Mordy Bromberg, a senior counsel who represented Victoria in the High Court case, believes the decision to be enormously significant.
“Having seen the reaction of some of the judges during the running of the case, I don’t think it’s surprising that the states were unsuccessful,” Bromberg said. “What I think is surprising is the extent of the victory for the Commonwealth.
“I think most people would have expected that WorkChoices would at least suffer some damage at the edges, rather than at its core,” Bromberg said. “And that didn’t happen.”
Bromberg expects employment lawyers will be kept busy interpreting “a very complex piece of legislation”. But he said the dominant position the Federal Government now holds should prevent further litigation on WorkChoices.
“Firstly, I think that unions may be reluctant to bring litigation in circumstances where they will have other more fundamental core needs to service in a hostile environment,” he said. “And secondly … in circumstances where the Coalition controls the Senate … any interpretation that a court might make, favourable to the union position, is liable to be the subject of an amendment to the legislation.”
Greg Robertson, partner at Harmers Workplace Lawyers, was equally surprised at the extent of the Federal Government’s victory, though the essence of the decision was to be expected.
“There seemed to be a lot of people who thought perhaps that the part on unions would be invalid, even those who thought the rest of it would survive,” he said.

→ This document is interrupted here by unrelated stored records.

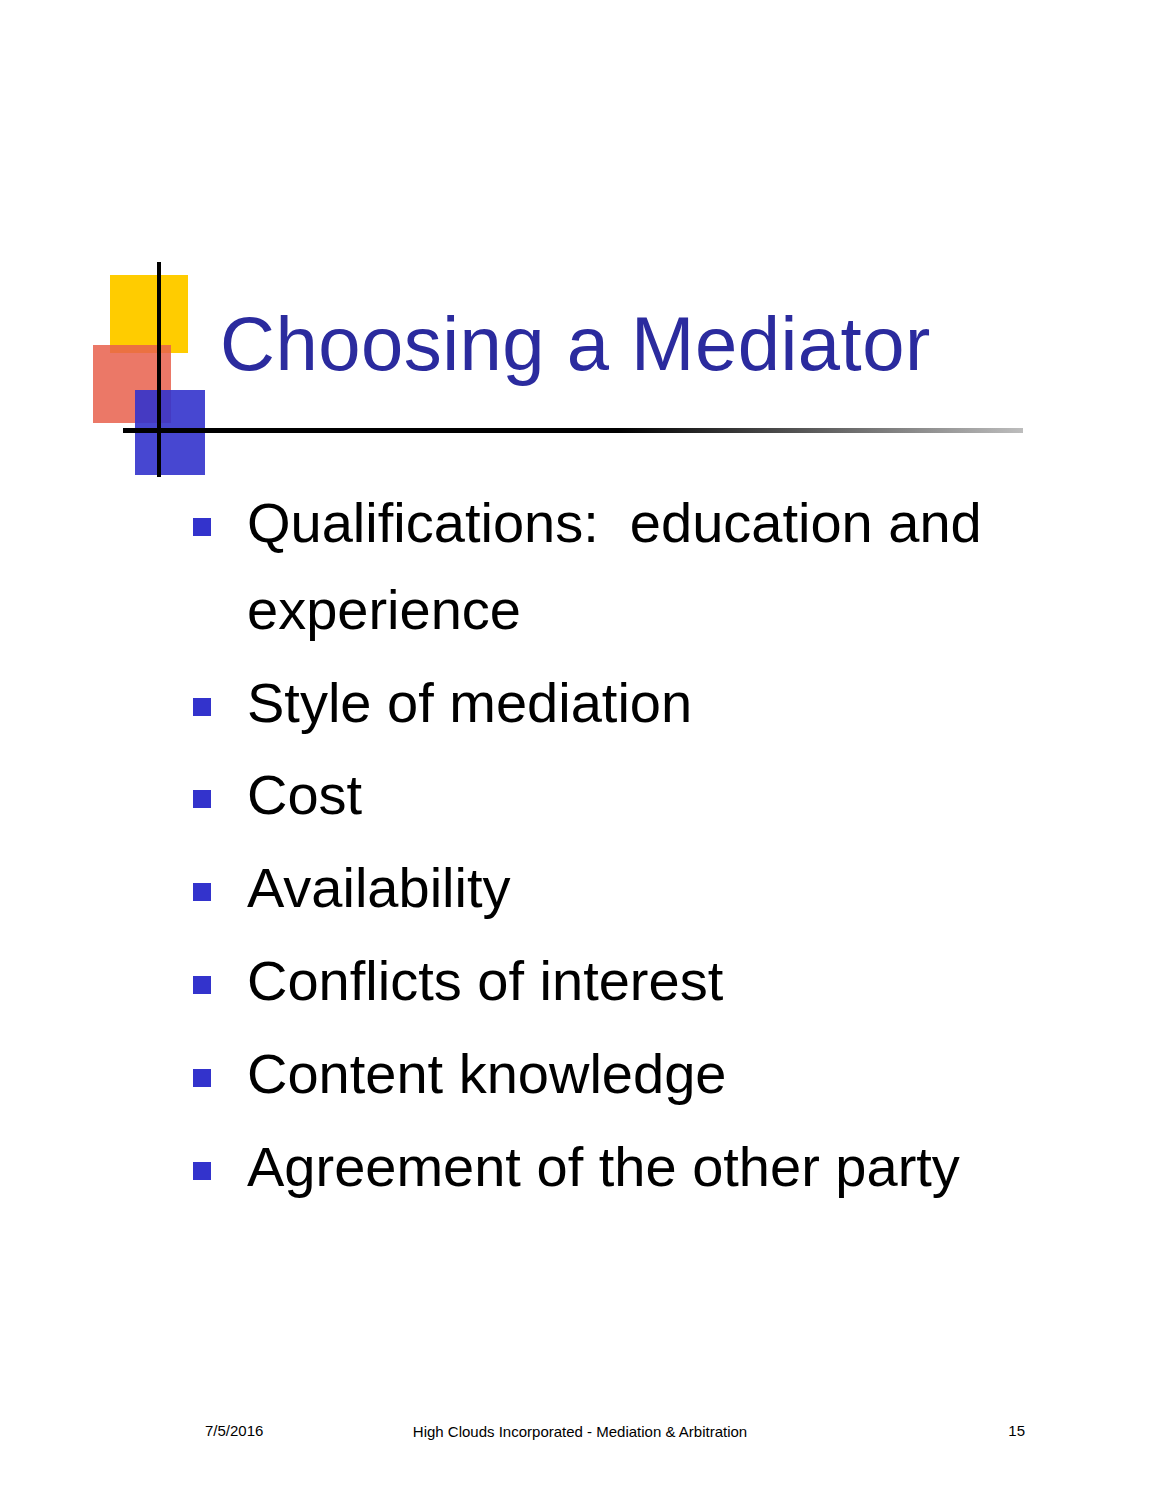Choosing a Mediator
Qualifications: education and experience
Style of mediation
Cost
Availability
Conflicts of interest
Content knowledge
Agreement of the other party
7/5/2016 High Clouds Incorporated - Mediation & Arbitration 15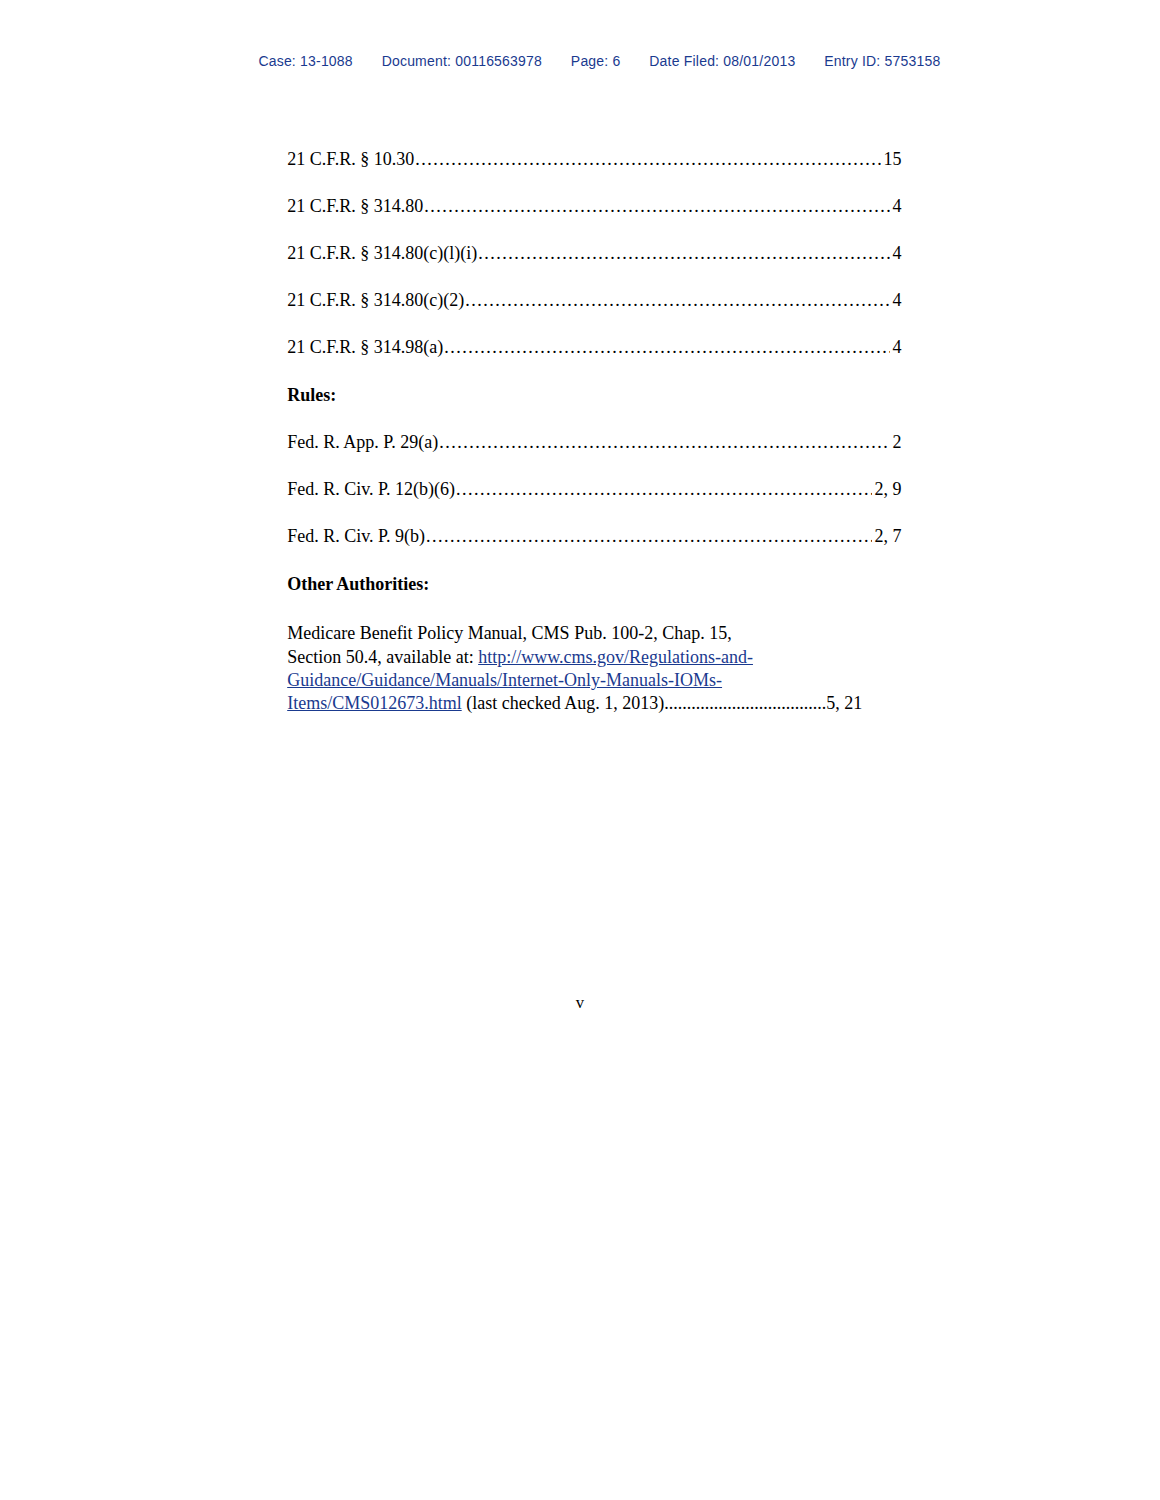Case: 13-1088 Document: 00116563978 Page: 6 Date Filed: 08/01/2013 Entry ID: 5753158
21 C.F.R. § 10.30 ................................................................................................. 15
21 C.F.R. § 314.80 ................................................................................................. 4
21 C.F.R. § 314.80(c)(l)(i) ......................................................................................... 4
21 C.F.R. § 314.80(c)(2) ........................................................................................... 4
21 C.F.R. § 314.98(a) .............................................................................................. 4
Rules:
Fed. R. App. P. 29(a) .............................................................................................. 2
Fed. R. Civ. P. 12(b)(6) ....................................................................................... 2, 9
Fed. R. Civ. P. 9(b) ............................................................................................ 2, 7
Other Authorities:
Medicare Benefit Policy Manual, CMS Pub. 100-2, Chap. 15,
Section 50.4, available at: http://www.cms.gov/Regulations-and-
Guidance/Guidance/Manuals/Internet-Only-Manuals-IOMs-
Items/CMS012673.html (last checked Aug. 1, 2013)....................................5, 21
v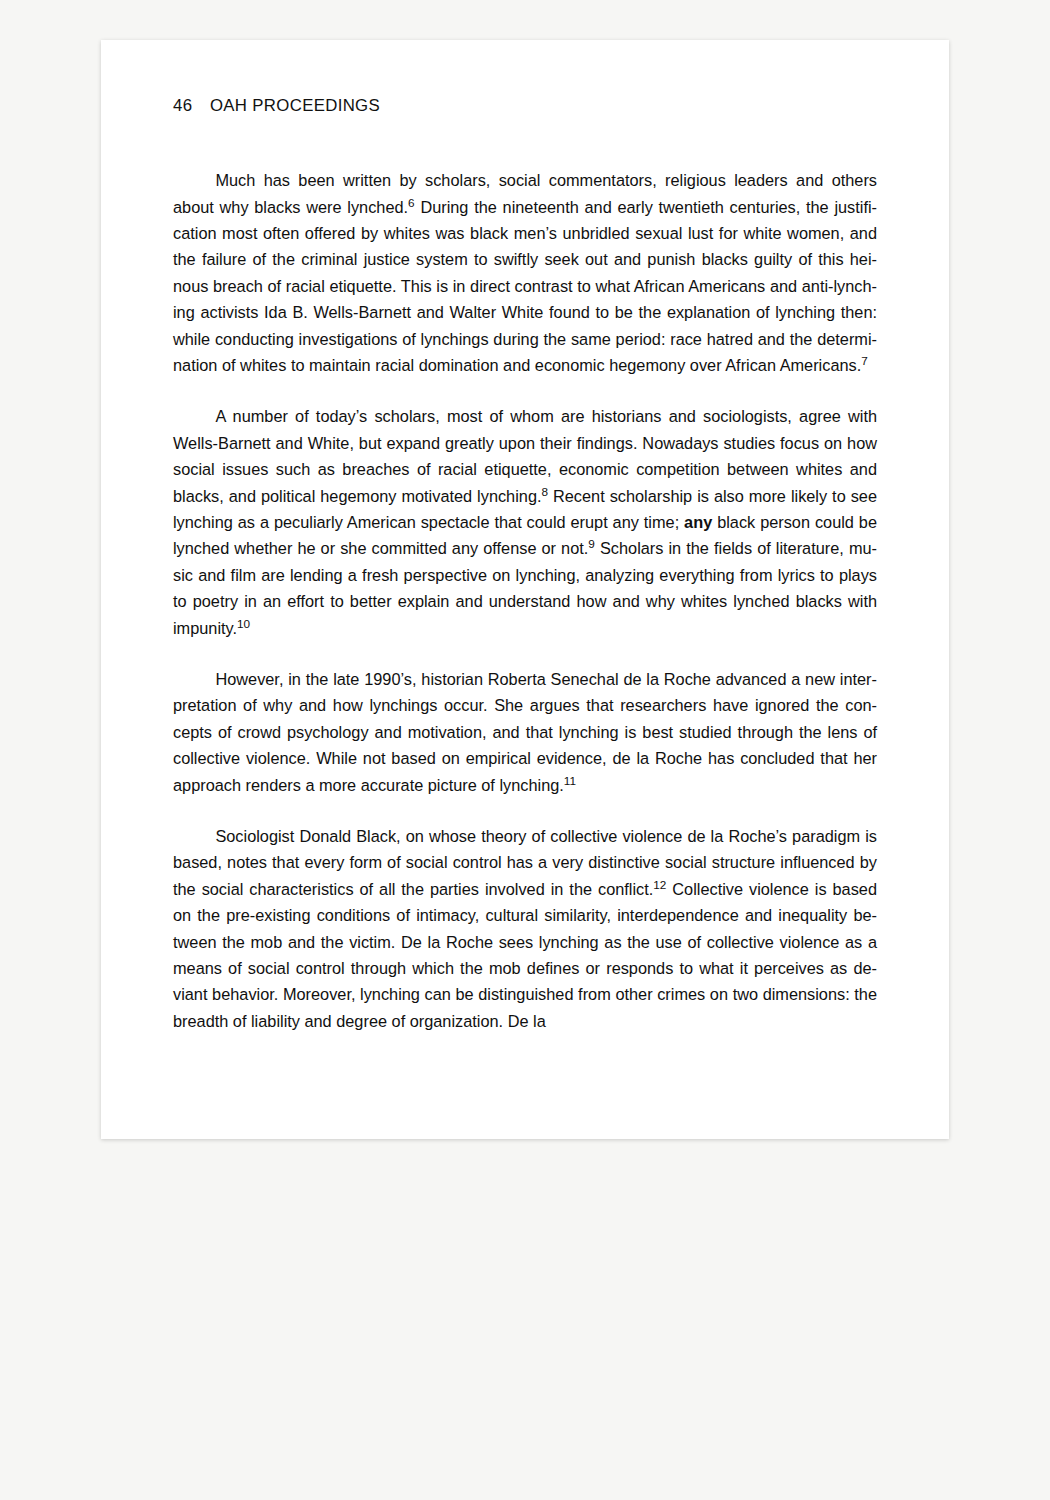46 OAH PROCEEDINGS
Much has been written by scholars, social commentators, religious leaders and others about why blacks were lynched.6 During the nineteenth and early twentieth centuries, the justification most often offered by whites was black men’s unbridled sexual lust for white women, and the failure of the criminal justice system to swiftly seek out and punish blacks guilty of this heinous breach of racial etiquette. This is in direct contrast to what African Americans and anti-lynching activists Ida B. Wells-Barnett and Walter White found to be the explanation of lynching then: while conducting investigations of lynchings during the same period: race hatred and the determination of whites to maintain racial domination and economic hegemony over African Americans.7
A number of today’s scholars, most of whom are historians and sociologists, agree with Wells-Barnett and White, but expand greatly upon their findings. Nowadays studies focus on how social issues such as breaches of racial etiquette, economic competition between whites and blacks, and political hegemony motivated lynching.8 Recent scholarship is also more likely to see lynching as a peculiarly American spectacle that could erupt any time; any black person could be lynched whether he or she committed any offense or not.9 Scholars in the fields of literature, music and film are lending a fresh perspective on lynching, analyzing everything from lyrics to plays to poetry in an effort to better explain and understand how and why whites lynched blacks with impunity.10
However, in the late 1990’s, historian Roberta Senechal de la Roche advanced a new interpretation of why and how lynchings occur. She argues that researchers have ignored the concepts of crowd psychology and motivation, and that lynching is best studied through the lens of collective violence. While not based on empirical evidence, de la Roche has concluded that her approach renders a more accurate picture of lynching.11
Sociologist Donald Black, on whose theory of collective violence de la Roche’s paradigm is based, notes that every form of social control has a very distinctive social structure influenced by the social characteristics of all the parties involved in the conflict.12 Collective violence is based on the pre-existing conditions of intimacy, cultural similarity, interdependence and inequality between the mob and the victim. De la Roche sees lynching as the use of collective violence as a means of social control through which the mob defines or responds to what it perceives as deviant behavior. Moreover, lynching can be distinguished from other crimes on two dimensions: the breadth of liability and degree of organization. De la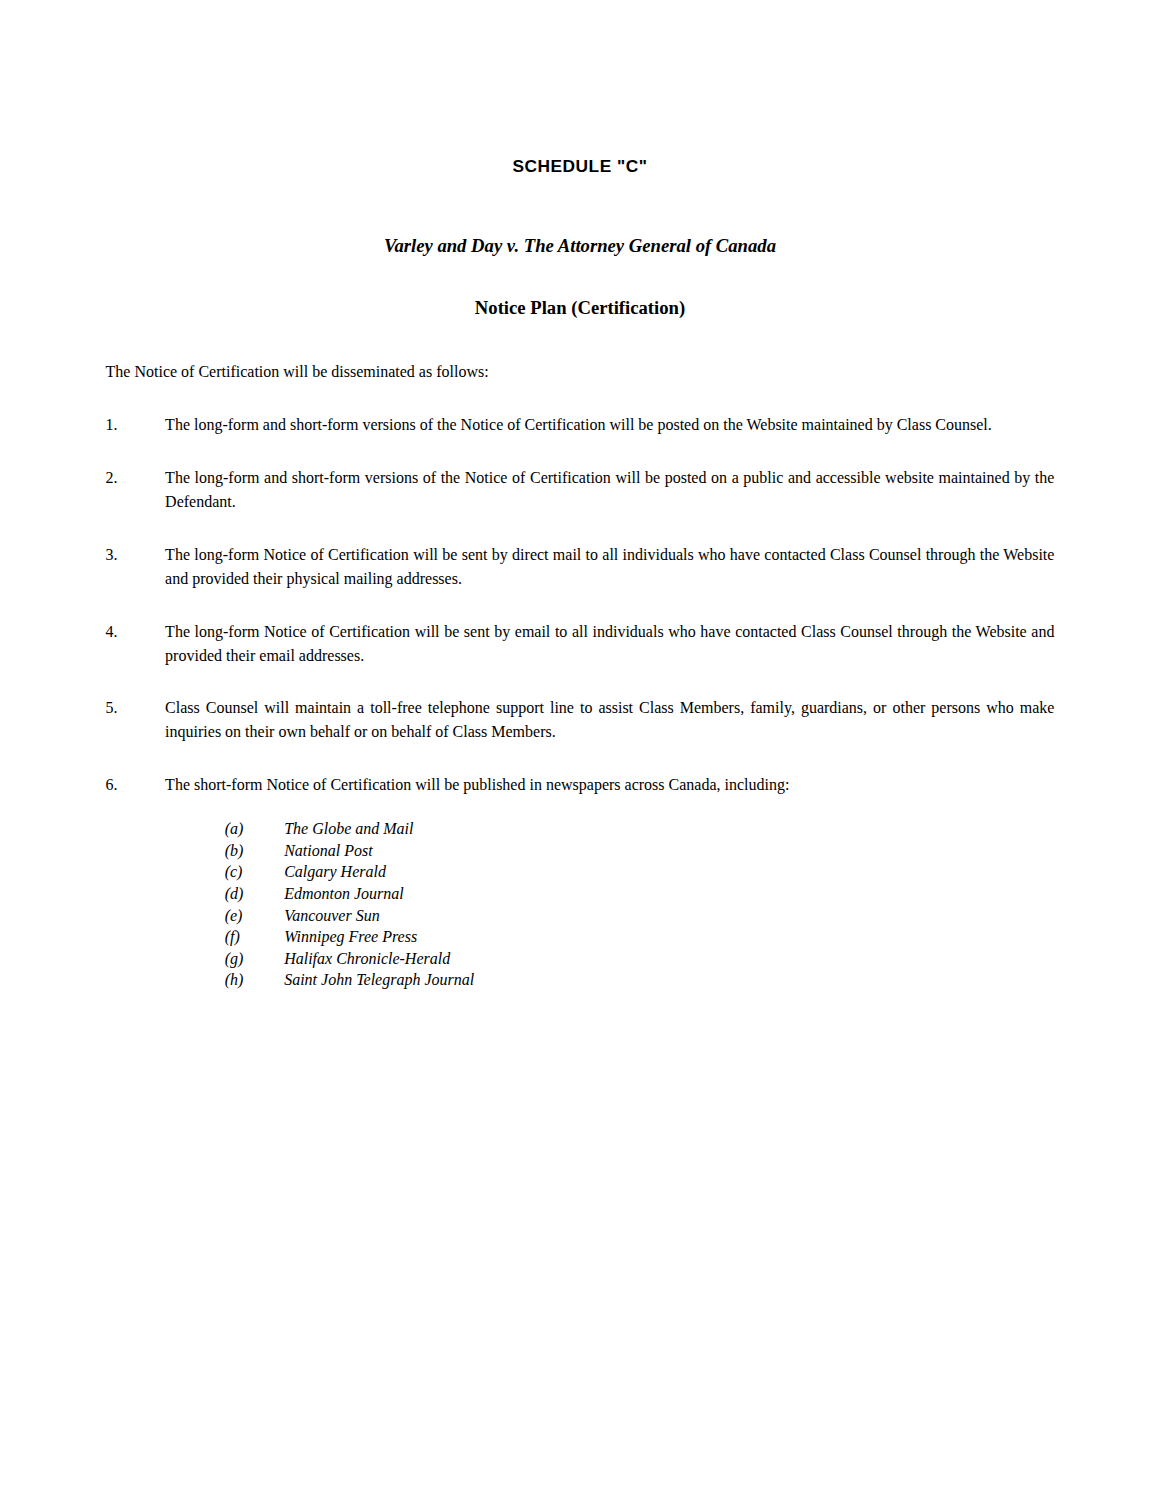SCHEDULE "C"
Varley and Day v. The Attorney General of Canada
Notice Plan (Certification)
The Notice of Certification will be disseminated as follows:
The long-form and short-form versions of the Notice of Certification will be posted on the Website maintained by Class Counsel.
The long-form and short-form versions of the Notice of Certification will be posted on a public and accessible website maintained by the Defendant.
The long-form Notice of Certification will be sent by direct mail to all individuals who have contacted Class Counsel through the Website and provided their physical mailing addresses.
The long-form Notice of Certification will be sent by email to all individuals who have contacted Class Counsel through the Website and provided their email addresses.
Class Counsel will maintain a toll-free telephone support line to assist Class Members, family, guardians, or other persons who make inquiries on their own behalf or on behalf of Class Members.
The short-form Notice of Certification will be published in newspapers across Canada, including:
The Globe and Mail
National Post
Calgary Herald
Edmonton Journal
Vancouver Sun
Winnipeg Free Press
Halifax Chronicle-Herald
Saint John Telegraph Journal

“[But] for lawyers it is, in one sense, not an unexpected decision. It’s a typical lawyers’ decision — very legalistic in a lot ways. But that’s they way you read the Constitution these days.”
As the High Court expressly stated that it would not rule on what made up a constitutional corporation, “that leaves some areas still uncertain,” Robertson said. “Local government is one of those, [and] a number of fairly large charities, [in] that they have trading aspects to their nature.”
This means that difficulties still exist in dealing with large charities, where their trading components are very small in terms of the overall aspect of the trading, Robertson said.
David Ey, partner and head of Piper Alderman’s employment relations division, cited other areas of uncertainty.
“What is the true scope of the ‘operational reasons’ exclusion of unfair dismissal claims; how will the ‘prohibited content’ restrictions on workplace agreements be interpreted in specific cases; and how will the ‘reasonable additional hours’ rules be interpreted?” he asked. “We can expect a steady stream of case law for some time to come.
“Some interesting things to watch will be the extent to which the Australian Industrial Relations Commission will stay involved in dispute resolution; the potential development of common law remedies for dismissal where an unfair dismissal remedy is excluded; and the way the Office of Workplace Services will interpret and police the laws on things such as applying duress to make an Australian Workplace Agreement,” Ey said.
Ey expects there will “be even more ‘fine tuning’, as the government calls it, in future”, particularly given that some employees still sit outside the reach of the WorkChoices provisions.
“The decision doesn’t take the Federal Government any further towards creating a national industrial relations system,” Ey said.
“For the time being at least, we will continue to have state industrial systems, outside of Victoria, covering employers who fall outside of Work Choices, [such as those in] partnerships, sole traders and some state government employees.”